Бар оставался прежним, добрая власть его богов не отступала перед непогодой и показаниями часов или календаря. В баре всегда можно было получить порцию сочувствия или храбрости. И обратно вниз, пока не остыли угли. Поставить в печь хлеб и включить компьютер. Холод не холод, а работать надо — подходил срок сдачи книги, а еще более срочными были консультации и заказные статьи. Я надевала перчатки Барлоццо, теплые рейтузы, княжеский шарф с бахромой и блаженствовала, сидя перед огнем в запахе горячего хлеба и с полным брюхом теплого кофе с молоком. Барлоццо принес нам обогреватель, здоровенную штуковину, которая несколько минут обдавала нас горячим сухим дыханием, а потом прожорливая на электричество тварь убивала компьютер, электродуховку и все лампочки и сама испускала дух. Однако поленница таяла с устрашающей быстротой, а дрова, по расчетам Фернандо, обходились дороже электричества, поэтому пришлось выбрать обогреватель. Надо было придумать способ им пользоваться. Методом проб и ошибок я выяснила, что, если духовка отключена, компьютер может работать одновременно с обогревателем. Но еле-еле, так что приходилось обходиться без освещения. Ну и ладно, кому нужен свет? Это тоже всего лишь неудобство, и я не желала делать из этого трагедию. Не спорю, бывали минуты, когда я мечтала о шубе из волчьего меха, но и так все неплохо. Я сочиняла остроумные тексты о мясных отбивных Адольфа и об уэльском виноградном соке и вспоминала удушливую нью-йоркскую камеру с паровым отоплением. Новое рабочее место мне нравилось больше.
Мы обсудили, не разумнее ли снять офис, но эта идея прожила недолго, поскольку в неделю на еду, бензин и дрова мы отмерили себе 150 000 лир — около 75 долларов.

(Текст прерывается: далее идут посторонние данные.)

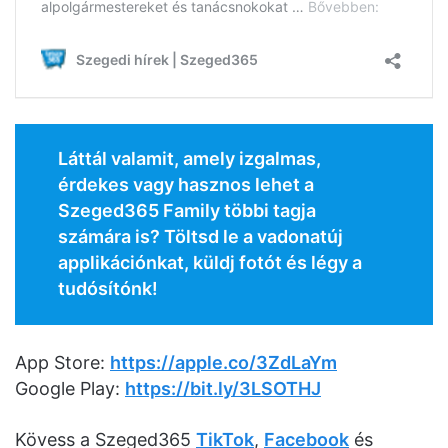
Láttál valamit, amely izgalmas,
érdekes vagy hasznos lehet a
Szeged365 Family többi tagja
számára is? Töltsd le a vadonatúj
applikációnkat, küldj fotót és légy a
tudósítónk!
App Store:
https://apple.co/3ZdLaYm
Google Play:
https://bit.ly/3LSOTHJ
Kövess a Szeged365
TikTok
,
Facebook
és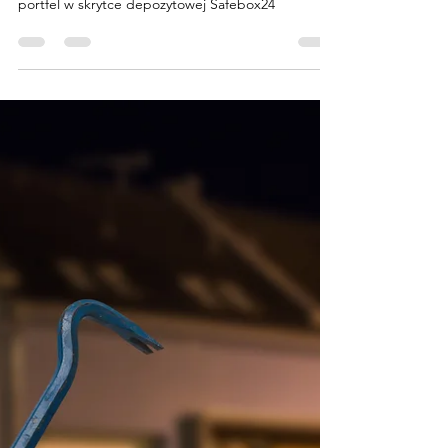
Bartłomiej Dmitruk
28 sty 2022
5 minut(y) czytania
Jak zabezpieczyć swoje kryptowaluty? -
krypto portfel w skrytce depozytowej
Safebox24
Jak zabezpieczyć swoje kryptowaluty? - krypto
portfel w skrytce depozytowej Safebox24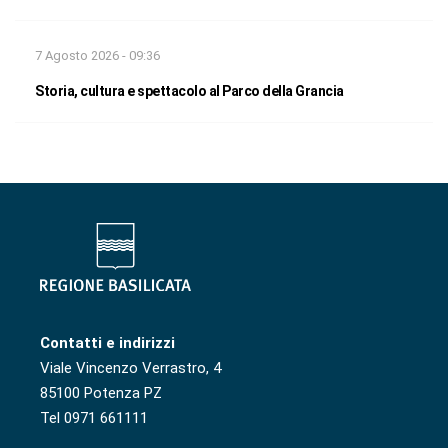
7 Agosto 2026 - 09:36
Storia, cultura e spettacolo al Parco della Grancia
Contatti e indirizzi
Viale Vincenzo Verrastro, 4
85100 Potenza PZ
Tel 0971 661111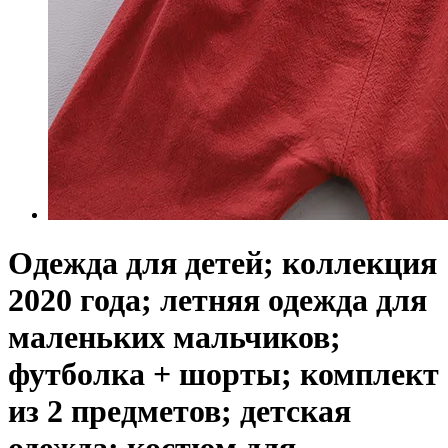
Одежда для детей; коллекция
2020 года; летняя одежда для
маленьких мальчиков;
футболка + шорты; комплект
из 2 предметов; детская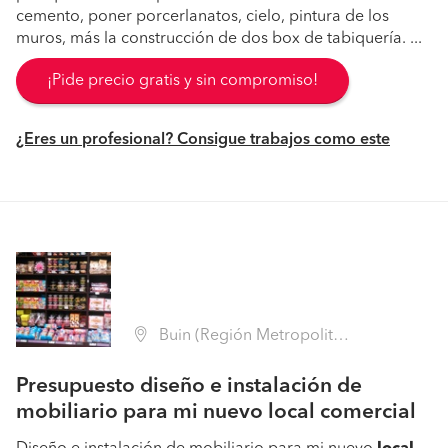
cemento, poner porcerlanatos, cielo, pintura de los
muros, más la construcción de dos box de tabiquería. ...
¡Pide precio gratis y sin compromiso!
¿Eres un profesional? Consigue trabajos como este
Buin (Región Metropolitana - Maipo)
Presupuesto diseño e instalación de
mobiliario para mi nuevo local comercial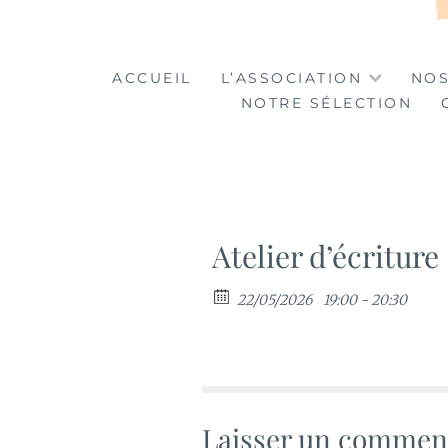
LA TABLE DES MA
LA CULTURE AU SERVICE DE L'INSERTION
ACCUEIL
L’ASSOCIATION
NOS
NOTRE SÉLECTION
Atelier d’écriture
22/05/2026
19:00 - 20:30
Laisser un commen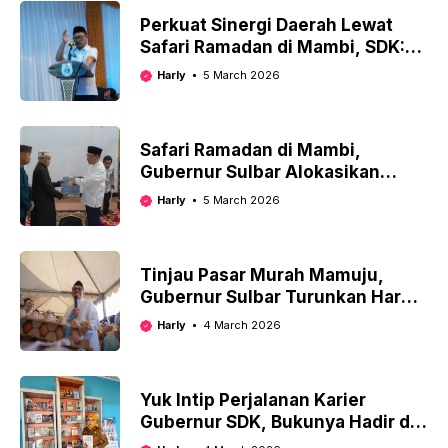
Perkuat Sinergi Daerah Lewat
Safari Ramadan di Mambi, SDK:
Kabupaten dan Provinsi Tak Bisa
Harly
5 March 2026
Dipisahkan
Safari Ramadan di Mambi,
Gubernur Sulbar Alokasikan
Rp40 Miliar untuk Pembangunan
Harly
5 March 2026
Tinjau Pasar Murah Mamuju,
Gubernur Sulbar Turunkan Harga
Beras dan Telur hingga 30
Harly
4 March 2026
Persen
Yuk Intip Perjalanan Karier
Gubernur SDK, Bukunya Hadir di
Rak Layanan Perpustakaan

Любые покупки или услуги сверх того требовали залезать в остатки наших сбережений. Я могла бы устроиться дома у Барлоццо или в баре, но тогда ради тепла мне пришлось бы поступиться приватностью. Да и вообще, до весны всего три месяца. И вот я, добровольная временная затворница в холмах Тосканы, отогревала пальцы между бедер. И писала об архитектуре раннего Ренессанса, о языческих праздниках, об охоте на кабанов и о единственно правильном рецепте пресного тосканского хлеба, о владыках Феррары, виноградниках Вероны и алебастровых каменоломнях Вольтерры и утешалась шумными звериными вздохами обогревателя, записями Паганини и Астора Пьязоллы, светом камина и свечей и бледным зимним солнцем, просачивавшимся сквозь желтые занавески.
В Сан-Кассиано не было своего рынка, поэтому по пятницам мы с утра отправлялись на яркий шумный базар в Аквапенденте — за границу области, в Лацио, а по субботам — на живописный рынок в Сполето. Оба рынка достаточно хороши для маленьких селений, в каждом на столах и прилавках выставлены все богатства, рожденные щедрой тучной землей. Конечно, приезжали мы, чтобы купить еды, но порой я бродила по рынкам не столько ради покупок, сколько ради нескольких мгновений братства с местными крестьянами, ради сладкого воспоминания о жизни в Венеции, не стиравшегося со временем.
Я слышу, ощущаю вибрирующий зов Касба, зов предков. Я иду все быстрее, еще быстрее, сворачиваю влево за сырной лавкой, прохожу мимо продавщицы пасты и наконец притормаживаю перед столом, накрытым так ярко, словно он ожидает кисти Караваджо. Крестьяне — истинные лавочники, грубые, сладкоречивые и насмешливые. Все они соблазнители, все из одного театра. Один выставляет напоказ шелковистый гороховый стручок или толстую пурпурную фигу, истекающую медовым соком из лопнувшей от жары кожицы, другой одним взмахом вскрывает маленький круглый арбуз-ангурию и предлагает ломтик ледяной красной мякоти на кончике ножа. Напротив арбузника другой взрезает бледно-зеленую кожуру канталупы, раскладывает розовые, как форель, ломти дыни на оберточной бумаге. А третий выкрикивает: «Мякоть этих персиков белее вашей кожи!»